Data:
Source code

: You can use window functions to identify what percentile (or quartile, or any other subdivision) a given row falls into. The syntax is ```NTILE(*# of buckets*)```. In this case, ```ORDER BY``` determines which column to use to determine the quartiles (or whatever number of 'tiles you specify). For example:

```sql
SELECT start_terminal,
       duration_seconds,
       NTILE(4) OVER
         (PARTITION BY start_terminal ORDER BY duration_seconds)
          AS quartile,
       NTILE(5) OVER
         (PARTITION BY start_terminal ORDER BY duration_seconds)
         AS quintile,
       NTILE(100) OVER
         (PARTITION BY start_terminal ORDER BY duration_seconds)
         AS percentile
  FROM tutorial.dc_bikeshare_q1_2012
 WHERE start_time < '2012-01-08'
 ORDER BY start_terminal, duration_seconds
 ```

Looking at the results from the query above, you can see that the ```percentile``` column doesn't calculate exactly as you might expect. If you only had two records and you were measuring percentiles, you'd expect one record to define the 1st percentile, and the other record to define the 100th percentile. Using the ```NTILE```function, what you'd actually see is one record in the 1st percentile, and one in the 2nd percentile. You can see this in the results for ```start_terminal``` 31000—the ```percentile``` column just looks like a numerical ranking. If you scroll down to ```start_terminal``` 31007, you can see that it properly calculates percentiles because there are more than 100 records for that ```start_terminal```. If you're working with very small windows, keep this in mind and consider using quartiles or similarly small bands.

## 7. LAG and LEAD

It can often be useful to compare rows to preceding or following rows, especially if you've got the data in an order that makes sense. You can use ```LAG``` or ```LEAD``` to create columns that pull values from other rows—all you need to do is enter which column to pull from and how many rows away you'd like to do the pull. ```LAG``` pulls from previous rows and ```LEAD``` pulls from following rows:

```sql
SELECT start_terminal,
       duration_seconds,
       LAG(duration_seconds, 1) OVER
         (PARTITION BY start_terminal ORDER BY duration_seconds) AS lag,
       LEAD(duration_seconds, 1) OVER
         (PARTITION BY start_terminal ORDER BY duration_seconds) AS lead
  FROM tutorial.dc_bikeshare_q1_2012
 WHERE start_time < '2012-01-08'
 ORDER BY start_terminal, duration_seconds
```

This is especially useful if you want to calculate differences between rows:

About this exercise: I'd like every line with the string "OVER" copied from the listing.

Answer below:
       NTILE(4) OVER
       NTILE(5) OVER
       NTILE(100) OVER
       LAG(duration_seconds, 1) OVER
       LEAD(duration_seconds, 1) OVER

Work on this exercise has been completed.